Hernandez’s heartbroken and heartbreaking misfits are sure to capture audience attention.
Jaime Hernandez’s Angels and Magpies collects stories from three of the artist’s comic series, crisscrossing narratives for surprises and character developments rich with insight on memory, relationships, and self-worth.
Women are at the foundation here—particularly Maggie, a Mexican-American from California who takes center stage in all three collections. In “The Love Bunglers,” Hernandez connects her trials and tribulations from childhood to old age, particularly related to her on-again, off-again relationship with Ray. In “God and Science,” Maggie is viewed through a fantasy lens as she plays sidekick to a kooky cast of female superheroes.

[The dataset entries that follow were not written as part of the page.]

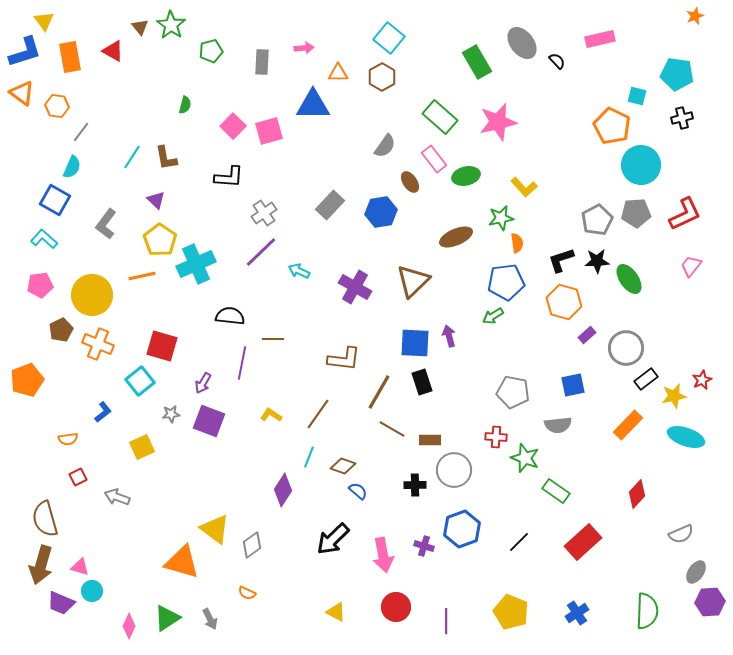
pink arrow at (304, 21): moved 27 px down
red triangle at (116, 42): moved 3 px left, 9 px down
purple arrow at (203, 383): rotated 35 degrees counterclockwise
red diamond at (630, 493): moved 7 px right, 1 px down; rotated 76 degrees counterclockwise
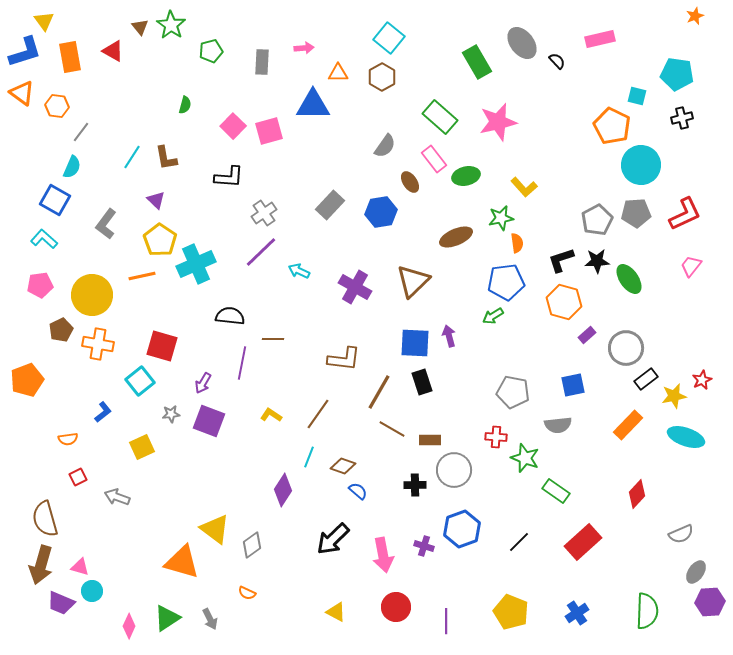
orange cross at (98, 344): rotated 12 degrees counterclockwise
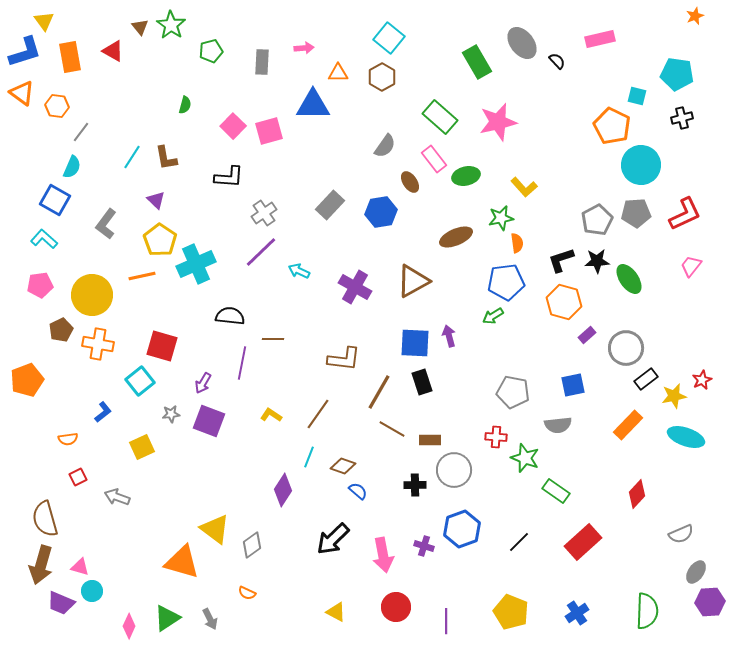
brown triangle at (413, 281): rotated 15 degrees clockwise
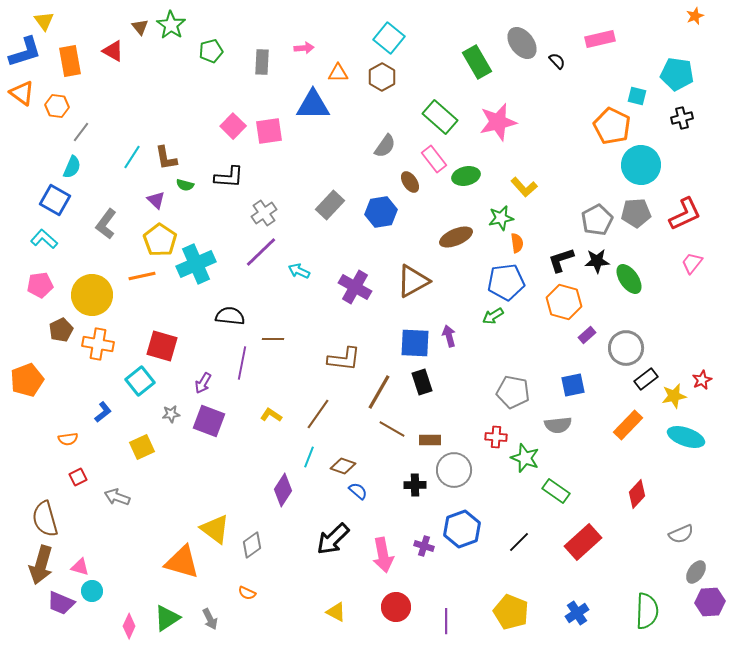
orange rectangle at (70, 57): moved 4 px down
green semicircle at (185, 105): moved 80 px down; rotated 90 degrees clockwise
pink square at (269, 131): rotated 8 degrees clockwise
pink trapezoid at (691, 266): moved 1 px right, 3 px up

Illustrations are reminiscent of “good girl” art, in which women characters are drawn as exaggerated sexual objects, complete with oversized chests and undersized waists. Yet the retro style is paired with a progressive portrayal of women that consistently blurs the lines around traditional gender roles. For instance, well-coiffed Maggie is a gifted mechanic, and her friends are respected wrestlers and muscle-bound superheroes.
Angels and Magpies portrays the passage of time in a realistic manner despite the constraints of the medium. Flashbacks are not introduced in the text; they suddenly disrupt the narrative, mimicking memories’ sudden emergence in real life. For instance, in “The Love Bunglers,” in the midst of Maggie and Ray’s interaction as adults, a two-page spread of wordless panels conveys both characters’ lives from childhood on. The abrupt visual montage successfully underscores the weight of the current drama, trusting the audience to make sense of the disruption.

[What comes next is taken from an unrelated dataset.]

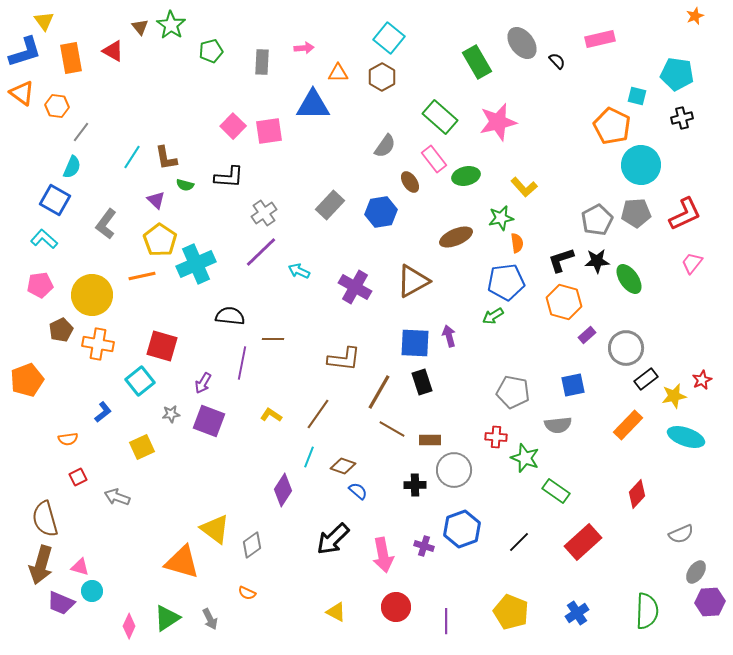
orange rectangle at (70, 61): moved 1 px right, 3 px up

Sometimes disturbing, often darkly comic, and always entertaining, Hernandez’s collections are full of heartbroken and heartbreaking misfits sure to capture audience attention. With its overtly sexually scenes, nudity, and violent episodes, Angels and Magpies will push the limits for some readers. But paired with the collection’s delicate treatment of characters’ past and present traumas, such scenes simply add to the book’s overall reflections on what makes life endurable—or not.